When he steps back into footwear may depend on the way the government shapes up. “I may start after the party has taken a decision on the Shiv Sena’s position in forming the government. I will possibly wear chappals from October 27.”
He describes the circumstances that led to his self-imposed restriction. “I was in Sindhudurg district when the result of the Kankavli bypoll was declared on November 21, 2005. That was the day I swore not to wear chappals,” says Bhosale, a Shiv Sainik who now heads the party’s Worli shakha. “During his poll campaign, Rane had used very filthy language against the Sena and our chief Bal Thackeray. I felt deceived as he had been a Sena man and shifted to the Congress just for political benefits.”
He makes no secret of his delight at Rane’s loss from Kudal. “I am very happy that Rane has lost the election to Sena man Vaibhav Naik. It is not just my victory.”

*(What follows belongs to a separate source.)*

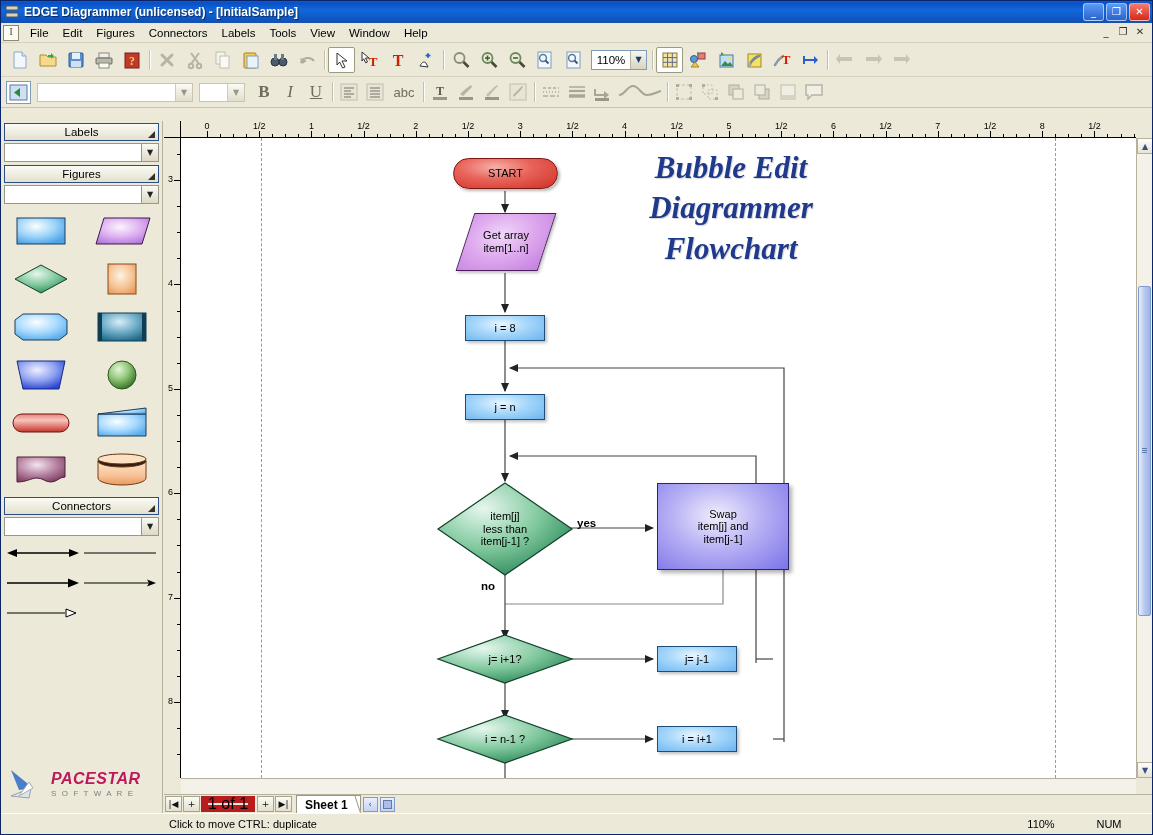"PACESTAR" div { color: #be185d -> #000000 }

He goes on to describe how life barefoot has been. “It has been almost nine years that I have been travelling barefoot across the state, no longer noticing the pain. Others look at me with curiosity,” he says. “The most difficult part about remaining barefoot, in fact, was explaining to my daughter Ananya, now six years old, when she asked me, ‘Baba , why don’t you wear shoes?’ I told her it is my promise to myself and to Bal Thackeray that the day Rane loses, I will wear shoes,” he says.
He has resisted temptation earlier. “During the Lok Sabha elections, when Rane’s son Nilesh lost, Uddhav Thackeray told me that I could start wearing chappals but I refused. I told him that I had to keep in mind that Sindhudurg needs to come back to the Sena from Rane’s grip,” Bhosale said.
He claims that what he did put pressure on Rane too. “I was indirectly approached by Rane’s supporters. He was under pressure as he knew somebody wanted him to ensure his defeat in politics,” he says. “Once his son Nitesh mentioned my pledge at a public meeting at Jambori Maidan. That was the day I realised I would win and Rane would be defeated in Konkan.”
A businessman, he stays in Worli. His wife, Archana, is a manager with a multinational bank.